Watch for flow outputs then save locally

Deliver worklist to a liquid handler PC

from agent_sdk import FileParam, info, error
from pathlib import Path
import os


def execute(new_file: FileParam, **kwargs) -> None:
    filename = new_file.filename.split("/")[-1]
    filename_split = filename.split("_")
    exp_id = f"{filename_split[0]}_{filename_split[1]}"

    default_path = "C:/Users/dev/liquid_handler/worklist/"

    # The vars parameter can be updated by adding variables on the associated Connection page or upon Connection installation using a -v flag for each variable.
    path = Path(kwargs.get("vars", {}).get("output_path", default_path))

    # add experiment ID to the path variable
    path = path / exp_id

    # Create directory for writing file if necessary
    try: 
        if not os.path.exists(path):
            os.makedirs(path)
    except PermissionError:
        error(f"Permission denied: Cannot create directory at {path}.")
        return None
    except FileExistsError:
        error(f"File exists: A file with the name '{path}' already exists and is not a directory.")
        return None
    except OSError as e:
        error(f"OS error occurred: {e}")
        return None

    # full_path is C:/Users/dev/liquid_handler/worklist/<exp_id>/<filename>
    full_path = path / filename

    # Write file to full_path
    try:    
        with open(full_path, "wb") as fp:
            fp.write(new_file.body)
    except FileNotFoundError:
        error(f"Error: The directory '{path}' does not exist.")
        return None
    except PermissionError:
        print(f"Error: Permission denied. Cannot write to '{full_path}'.")
        return None
    except IsADirectoryError:
        print(f"Error: '{full_path}' is a directory, not a file.")
        return None
    except IOError as e:
        print(f"IO error occurred: {e}")
        return None
    except AttributeError:
        print("Error: 'new_file.body' is not a bytes-like object.")
        return None
    except Exception as e:
        print(f"An unexpected error occurred while writing to {full_path}: {e}")
        return None

    if not os.access(full_path, os.R_OK):
        info(f"Unable to read {full_path} after file write.")
    else:
        info(f"File write to {full_path} successful.")

    return None

Cron Agent

Upload files if modified in the last day

This Agent would require watch_dir to be configured. Recency of last modified date can be configured if desired; if it isn't configured, then the watched file would be uploaded if it was modified in the last hour.

import glob
import os
import time
from agent_sdk import info, error, FileParam, UploadFileParams

# Required Function
def execute(**kwargs) -> UploadFileParams | None:
    """
    Executes on specified cadence.

    Returns
    -------
    UploadFileParams | None
        Files to upload; if set to None, then no files will be uploaded.
    """

    agent_variables = kwargs.get('vars', {})
    if not agent_variables:
        info('Connection requires parent_dir and file_to_watch to be specified.')

=== Given material ===
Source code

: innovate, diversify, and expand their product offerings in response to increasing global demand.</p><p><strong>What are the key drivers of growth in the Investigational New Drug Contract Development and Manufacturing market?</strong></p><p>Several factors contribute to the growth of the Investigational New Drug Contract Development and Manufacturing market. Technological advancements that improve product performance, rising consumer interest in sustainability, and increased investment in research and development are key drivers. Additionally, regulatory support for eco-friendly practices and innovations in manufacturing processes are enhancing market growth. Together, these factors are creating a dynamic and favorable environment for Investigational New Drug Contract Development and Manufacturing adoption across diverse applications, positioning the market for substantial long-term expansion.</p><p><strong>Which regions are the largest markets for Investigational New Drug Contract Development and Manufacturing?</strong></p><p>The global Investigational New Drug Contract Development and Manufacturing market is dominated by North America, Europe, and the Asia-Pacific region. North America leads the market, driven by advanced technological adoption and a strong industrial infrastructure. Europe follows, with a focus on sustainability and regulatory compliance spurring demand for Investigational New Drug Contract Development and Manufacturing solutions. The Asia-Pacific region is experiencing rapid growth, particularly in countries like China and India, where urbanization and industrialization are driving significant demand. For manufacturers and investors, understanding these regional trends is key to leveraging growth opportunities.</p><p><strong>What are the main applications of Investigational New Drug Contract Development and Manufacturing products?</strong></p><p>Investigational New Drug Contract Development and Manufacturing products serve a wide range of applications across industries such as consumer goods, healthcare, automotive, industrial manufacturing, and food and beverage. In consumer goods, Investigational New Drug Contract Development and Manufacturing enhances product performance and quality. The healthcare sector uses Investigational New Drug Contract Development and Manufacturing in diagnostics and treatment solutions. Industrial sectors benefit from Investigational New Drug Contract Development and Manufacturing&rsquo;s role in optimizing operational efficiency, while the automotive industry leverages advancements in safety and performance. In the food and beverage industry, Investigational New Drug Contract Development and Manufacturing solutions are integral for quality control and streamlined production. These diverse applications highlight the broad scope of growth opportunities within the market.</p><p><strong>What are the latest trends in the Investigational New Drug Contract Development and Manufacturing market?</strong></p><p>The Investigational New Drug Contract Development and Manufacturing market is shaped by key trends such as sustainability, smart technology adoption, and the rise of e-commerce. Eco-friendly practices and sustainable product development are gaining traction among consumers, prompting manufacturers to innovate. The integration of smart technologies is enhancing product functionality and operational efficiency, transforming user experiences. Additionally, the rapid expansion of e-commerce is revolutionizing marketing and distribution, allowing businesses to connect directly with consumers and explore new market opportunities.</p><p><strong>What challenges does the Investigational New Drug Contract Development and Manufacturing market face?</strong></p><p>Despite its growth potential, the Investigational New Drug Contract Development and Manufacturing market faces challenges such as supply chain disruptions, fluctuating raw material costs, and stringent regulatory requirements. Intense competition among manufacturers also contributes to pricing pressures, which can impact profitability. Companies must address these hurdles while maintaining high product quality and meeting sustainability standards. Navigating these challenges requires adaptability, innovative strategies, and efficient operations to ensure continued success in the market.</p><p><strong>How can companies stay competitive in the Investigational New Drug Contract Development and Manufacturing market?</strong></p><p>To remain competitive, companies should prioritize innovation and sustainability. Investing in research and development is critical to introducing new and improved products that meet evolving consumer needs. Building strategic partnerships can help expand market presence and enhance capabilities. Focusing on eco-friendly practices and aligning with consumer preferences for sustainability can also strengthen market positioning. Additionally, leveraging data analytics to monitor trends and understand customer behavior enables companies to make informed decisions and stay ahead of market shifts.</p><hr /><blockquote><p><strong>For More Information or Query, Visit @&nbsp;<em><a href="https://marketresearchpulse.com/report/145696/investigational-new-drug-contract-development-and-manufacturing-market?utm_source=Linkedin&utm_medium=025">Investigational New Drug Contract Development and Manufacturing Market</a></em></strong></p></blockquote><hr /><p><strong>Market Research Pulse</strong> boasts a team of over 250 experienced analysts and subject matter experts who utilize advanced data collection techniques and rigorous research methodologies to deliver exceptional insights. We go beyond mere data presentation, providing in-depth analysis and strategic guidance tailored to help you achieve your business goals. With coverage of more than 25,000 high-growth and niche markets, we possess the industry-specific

=== Prompt A ===
In the agent text, which exception types does the file-writing step catch after opening the file for writing?
=== Prompt B ===
Answer each question from the agent text, one per line:
(i) What is the default path for the worklist?
(ii) If recency is not configured, within what period must a watched file have been modified to be uploaded?
(iii) In what mode is the file opened for writing?
=== Prompt C ===
Can you copy the part of the agent text that starts at "Executes on specified" and ends at "to be specified.')"?

=== Task answer A ===
FileNotFoundError, PermissionError, IsADirectoryError, IOError, AttributeError, Exception

=== Task answer B ===
(i) C:/Users/dev/liquid_handler/worklist/
(ii) The last hour
(iii) "wb"

=== Task answer C ===
Executes on specified cadence.

    Returns
    -------
    UploadFileParams | None
        Files to upload; if set to None, then no files will be uploaded.
    """

    agent_variables = kwargs.get('vars', {})
    if not agent_variables:
        info('Connection requires parent_dir and file_to_watch to be specified.')